I think where you are and what is being offered makes a big difference. Can you update your location?

Thanks,

Peter
 
   / Sharecropping question
  • Thread Starter
#3  
Sure, how about in Illinois. Just an FYI, I tried to survey some local farmers and all I heard was what they want to do, as if I'm offering up new property. I don't feel I received honest answers to my question. I posted here thinking no one is bound to anything and might be more forthcoming.
 
   / Sharecropping question #4  
How much land are you talking about and what will the crop(s) be? Sharecropping used to be a thing around here when tobacco was our big cash crop. Nowadays we just rent/lease the land for row cropping. I can tell you this, if I were the farmer the land owner would get his % after bills were paid. Other wise I would just lease the land yearly.
 
   / Sharecropping question #5  
50 + years ago we share cropped some land and split seed and fertilizer costs with land owner. We supplied all the equipment, fuel, etc. to till, plant and harvest. I do not know of anyone doing share crop in this area anymore. It is all cash rent now.

Exception might be hay ground where cut and bale for a portion of the crop.
 
   / Sharecropping question #6  
Dryland high-plains ground is typically share cropped with 1/3 going to the owner and fertilizer costs split, or 1/4 going to the owner and fertilizer covered by the renter. Owner covers taxes and any loan interest. Each insures their share.

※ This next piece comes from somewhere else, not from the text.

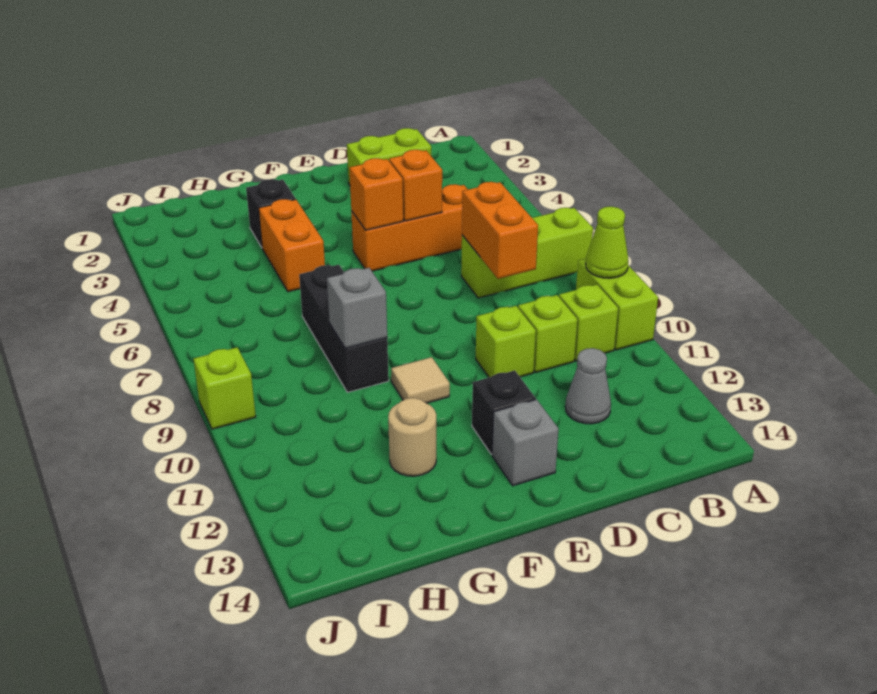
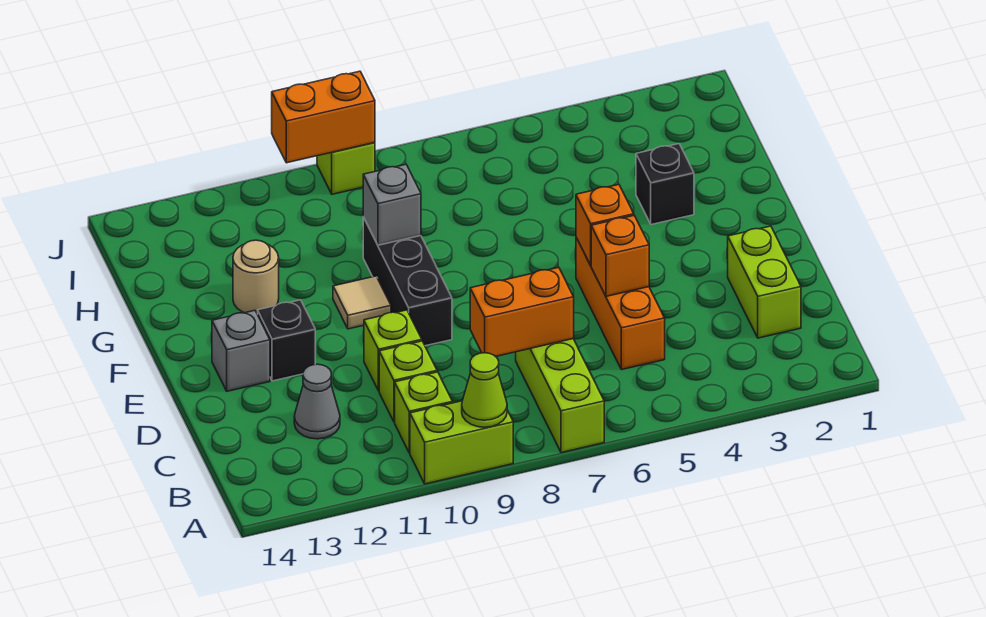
orange 1x2 brick [259,199,325,292] -> orange 1x2 brick moved to [272,71,375,163]
black 1x3 brick [299,265,389,392] -> black 1x3 brick turned to [363,217,452,346]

It's still pretty common here, too much variability in crop conditions for cash rent with dryland.
 
   / Sharecropping question #7  
Like @oldnslo, we used to do 50/50, splitting fertilizer and seed costs and then output, with the renter supplying equipment and labor.

I do think what prevails is the local supply and demand. Illinois farmland is generally very productive and sought after, but if the acreage is small, or hard to farm with large equipment, it might not be worth it to your neighbors. All depends...

Often rent is easier to sort out for both parties. It is generally easier to insure, for one.